A giant perennial grass used as a biofuels source has a much longer growing season than corn, and researchers think they’ve found the secret of its success. Their findings offer a promising avenue for developing cold-tolerant corn, an advance that would significantly boost per-acre yields.

A protein that gives Miscanthus an advantage in cool weather may be used to develop cold-tolerant corn varieties. Photo by Don Hamerman

The new study, from researchers at University of Illinois, appears this month in Plant Physiology Preview.

Miscanthus x giganteus is one of the most productive grasses known.
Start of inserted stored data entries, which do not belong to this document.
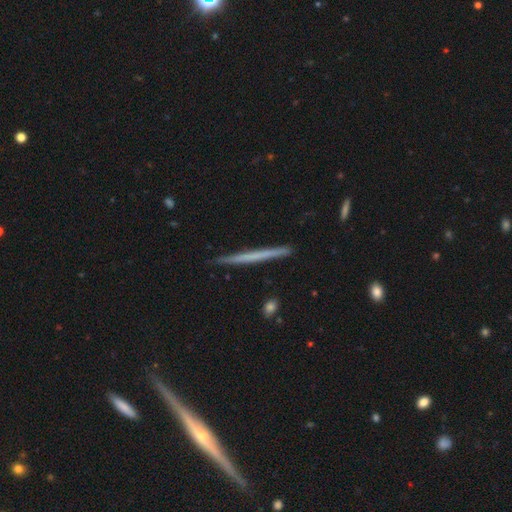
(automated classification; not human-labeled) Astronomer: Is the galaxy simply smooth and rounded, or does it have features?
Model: featured or disk — 50% (runner-up: smooth, 44%).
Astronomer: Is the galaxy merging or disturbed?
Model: none — 91%.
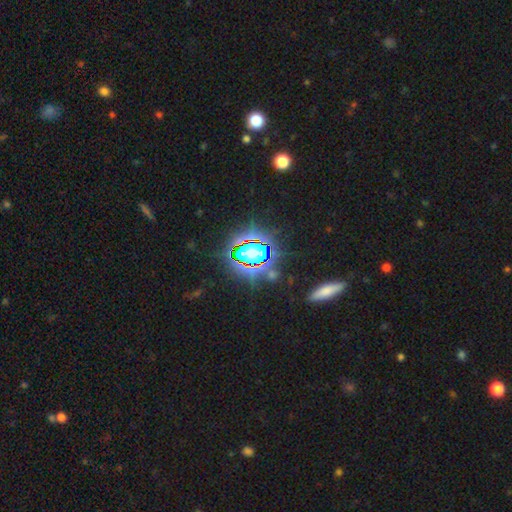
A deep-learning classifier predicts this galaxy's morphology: Smooth or featured? star or artifact (76%)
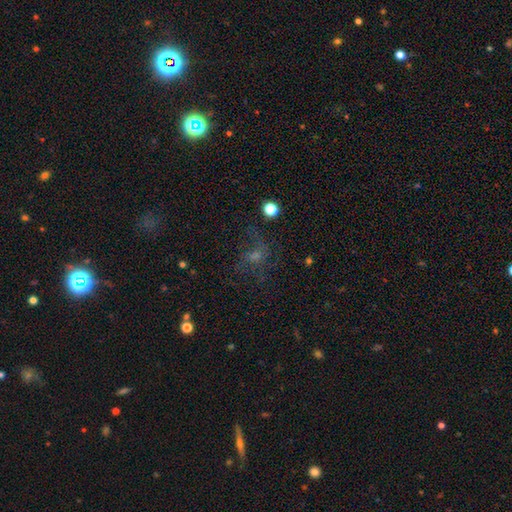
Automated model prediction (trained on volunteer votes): Smooth or featured?
  - featured or disk: 40% *
  - smooth: 32%
  - star or artifact: 28%
Merging?
  - none: 49% *
  - major disturbance: 30%
  - minor disturbance: 17%
  - merger: 3%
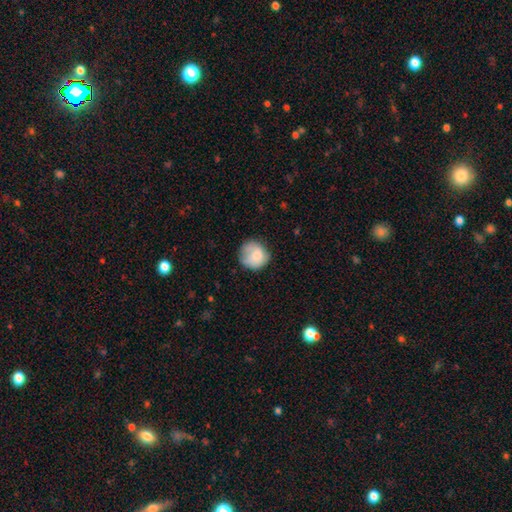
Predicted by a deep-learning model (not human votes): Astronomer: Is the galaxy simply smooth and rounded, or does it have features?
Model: smooth — 75%.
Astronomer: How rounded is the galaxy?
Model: round — 87%.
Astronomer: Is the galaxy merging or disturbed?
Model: none — 64%.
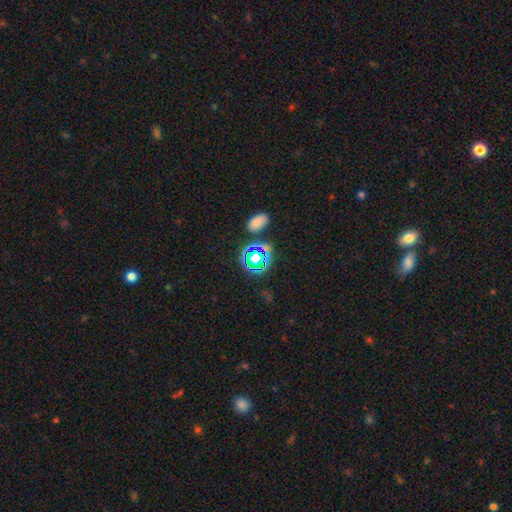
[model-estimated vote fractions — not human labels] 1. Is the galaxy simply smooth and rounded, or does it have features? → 51% star or artifact, 39% smooth, 10% featured or disk.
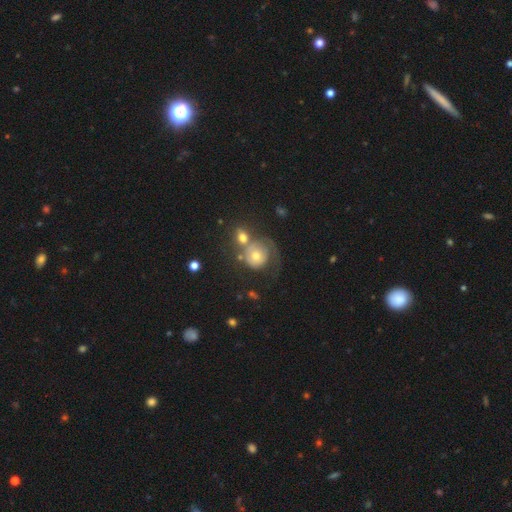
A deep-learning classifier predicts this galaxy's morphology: Overall: featured or disk (49%; smooth 41%). Merging: none (34%; merger 31%).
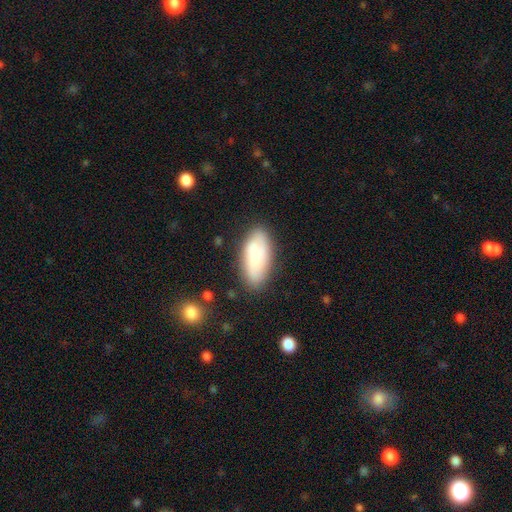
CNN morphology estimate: Overall: smooth (79%). How rounded: in between (85%). Merging: none (81%).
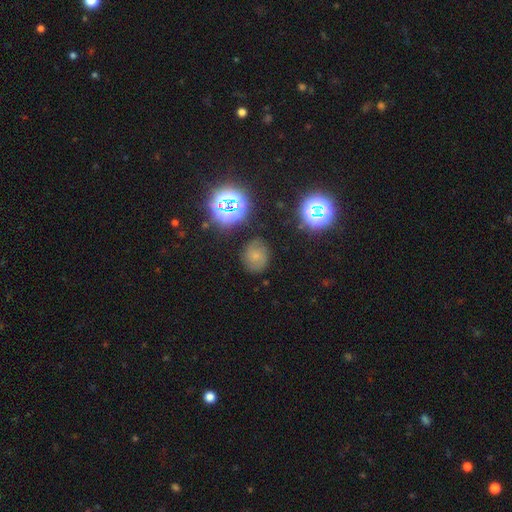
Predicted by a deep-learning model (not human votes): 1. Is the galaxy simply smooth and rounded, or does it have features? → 54% smooth, 25% star or artifact, 21% featured or disk.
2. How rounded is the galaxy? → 58% round, 40% in between, 1% cigar-shaped.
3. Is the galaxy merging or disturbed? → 72% none, 19% minor disturbance, 6% major disturbance, 3% merger.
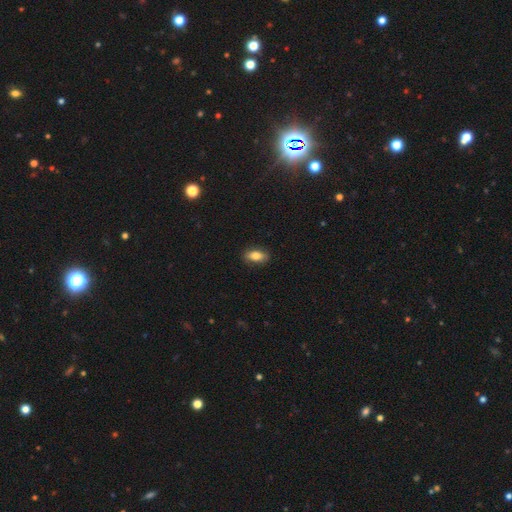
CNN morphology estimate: type=smooth (80%); roundness=in between (88%); merging=none (86%).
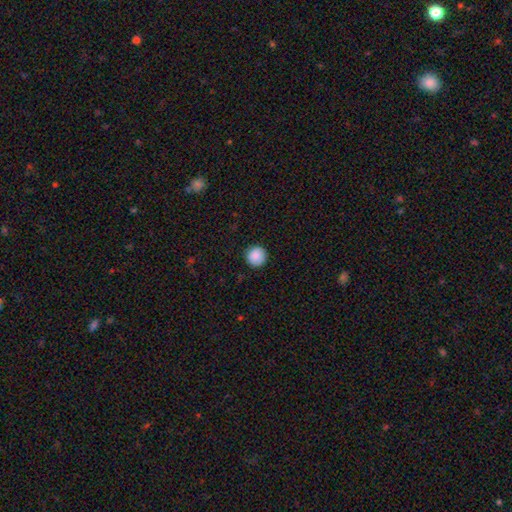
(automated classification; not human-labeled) Smooth or featured? Predicted: smooth (p=0.89). How rounded? Predicted: round (p=0.95). Merging? Predicted: none (p=0.91).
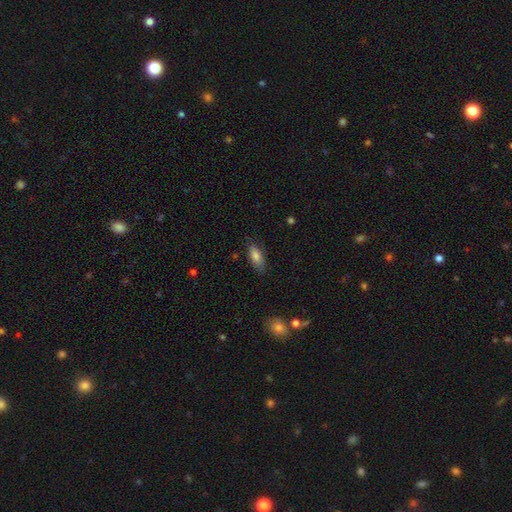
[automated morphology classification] This is clearly a smooth galaxy (82%). How rounded: likely in between (79%). Merging: likely none (78%).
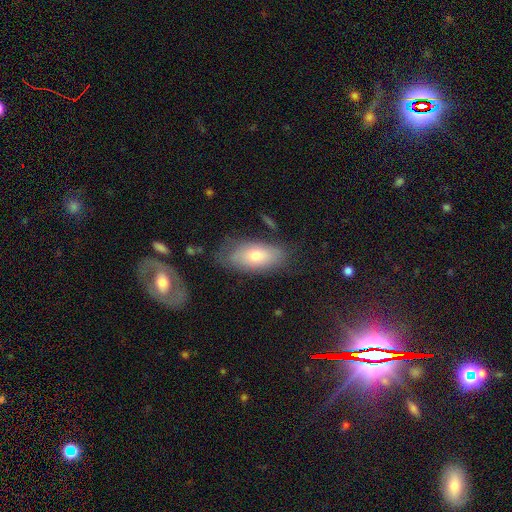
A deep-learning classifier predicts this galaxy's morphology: This appears to be a smooth galaxy with no disk features (64%) that is in between round and cigar-shaped (89%). Merging: none (69%).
It is able to capture the sun’s energy even as cool temperatures shut down photosynthesis in other plants. In Illinois, green Miscanthus leaves emerge up to six weeks before corn can be planted. Miscanthus thrives into October, while corn leaves wither in late August.

Corn and Miscanthus are C4 plants, which are more efficient than C3 plants in converting sunlight into leaves and stalks. (C3 and C4 simply refer to the number of carbon atoms in a molecule critical to photosynthesis.)
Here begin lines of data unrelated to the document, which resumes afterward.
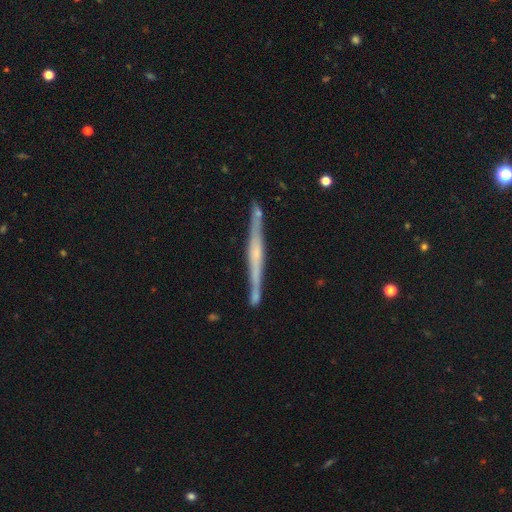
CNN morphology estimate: smooth_or_featured: featured or disk (p=0.73) [alt: smooth p=0.20]
disk_edge_on: yes (p=0.97) [alt: no p=0.03]
edge_on_bulge: none (p=0.44) [alt: rounded p=0.39]
merging: none (p=0.83) [alt: minor disturbance p=0.10]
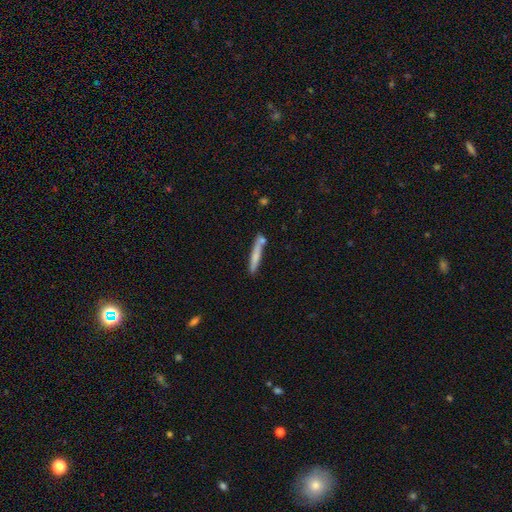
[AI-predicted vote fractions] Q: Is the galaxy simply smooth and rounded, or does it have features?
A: smooth — 67%.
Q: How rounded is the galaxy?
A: cigar-shaped — 94%.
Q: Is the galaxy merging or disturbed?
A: none — 71%.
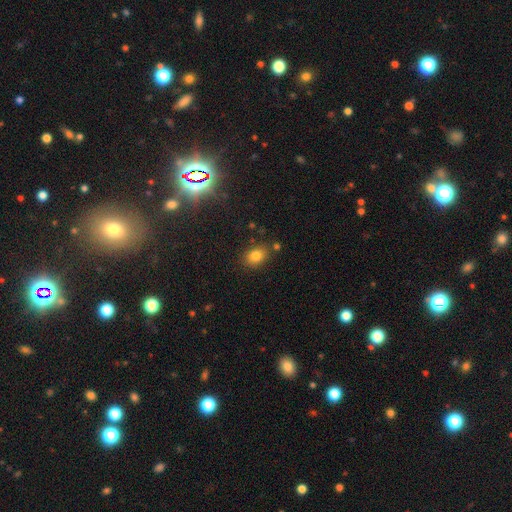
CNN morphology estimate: smooth_or_featured: smooth (p=0.81) [alt: star or artifact p=0.12]
how_rounded: in between (p=0.68) [alt: round p=0.30]
merging: none (p=0.79) [alt: minor disturbance p=0.12]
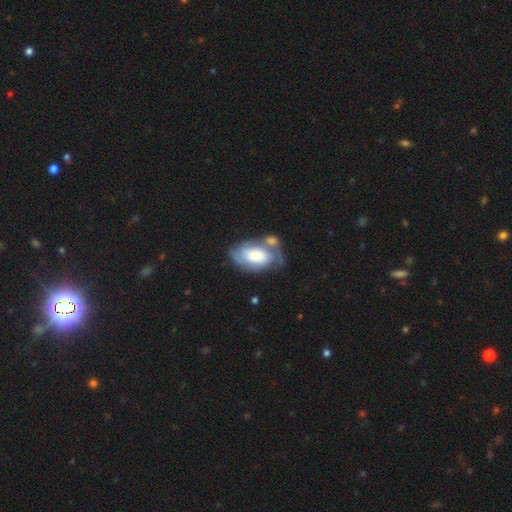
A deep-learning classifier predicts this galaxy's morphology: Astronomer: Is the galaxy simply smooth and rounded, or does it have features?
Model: featured or disk — 50% (runner-up: smooth, 43%).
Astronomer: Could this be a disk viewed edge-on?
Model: no — 94%.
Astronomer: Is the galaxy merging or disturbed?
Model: none — 35% (runner-up: merger, 25%).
“The C4 process differs from C3 in having just four extra steps in its metabolism,” said Stephen Long, a professor of crop sciences and principal investigator on the study. “There are four extra proteins in this process, so we assumed that these proteins are related to low temperature tolerance.”

When they compared the levels of these proteins in plants grown in warm and cold conditions, the researchers noticed that one of the proteins, pyruvate phosphate dikinase (PPDK), was present at much higher levels in the Miscanthus leaves grown at cool temperatures than in the leaves of either corn or Miscanthus grown in warmer conditions.
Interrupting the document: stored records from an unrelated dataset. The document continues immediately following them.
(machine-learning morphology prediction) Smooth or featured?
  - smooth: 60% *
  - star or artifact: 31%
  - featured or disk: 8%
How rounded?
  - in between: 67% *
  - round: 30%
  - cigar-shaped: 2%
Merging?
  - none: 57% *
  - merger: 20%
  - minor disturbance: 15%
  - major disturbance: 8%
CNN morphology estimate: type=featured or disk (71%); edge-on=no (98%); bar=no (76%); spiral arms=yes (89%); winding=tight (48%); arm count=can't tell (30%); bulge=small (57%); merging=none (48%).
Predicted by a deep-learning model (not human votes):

Although photosynthesis declined in both plants when they were first subjected to cool temperatures, after two days, photosynthesis rebounded in the Miscanthus.

The increase corresponded to the upsurge in PPDK in its leaves.

“After seven days PPDK was 10 times the level it was in the warm conditions,” Long said.

In C4 plants, PPDK catalyzes a chemical reaction in the leaf critical to the cascade of reactions that convert carbon from carbon dioxide into starches that form the plant’s tissues.

Previous studies had shown that PPDK is generally not very stable in cold conditions. The protein is made up of four subunits, which tend to come apart at low temperatures, Long said.

To test how cold temperatures affect the protein when it is expressed in cells at high concentrations, post-doctoral fellow Dafu Wang cloned the PPDK gene into E. coli bacteria to produce large quantities of the protein.

“What he showed in the test tube was that if you concentrate the protein, then it becomes more resistant to cold,” Long said. “At higher concentration the protein creates its own microenvironment where in the cold it doesn’t come apart. This appears to be the secret of success for Miscanthus at low temperature: Expressing more of the protein allows it to photosynthesize at low temperature where corn can’t.”

The next step for the researchers is to develop a corn plant in which this gene is expressed at high levels to determine if that will make the corn more tolerant of low temperatures, Long said. Cold weather after emergence of corn in the spring or in late summer during grain-filling can limit photosynthesis, he said.

“This change should make corn more resistant to these cold weather events.”

The National Science Foundation supported this research. The research team is also affiliated with the Institute for Genomic Biology at Illinois and the USDA.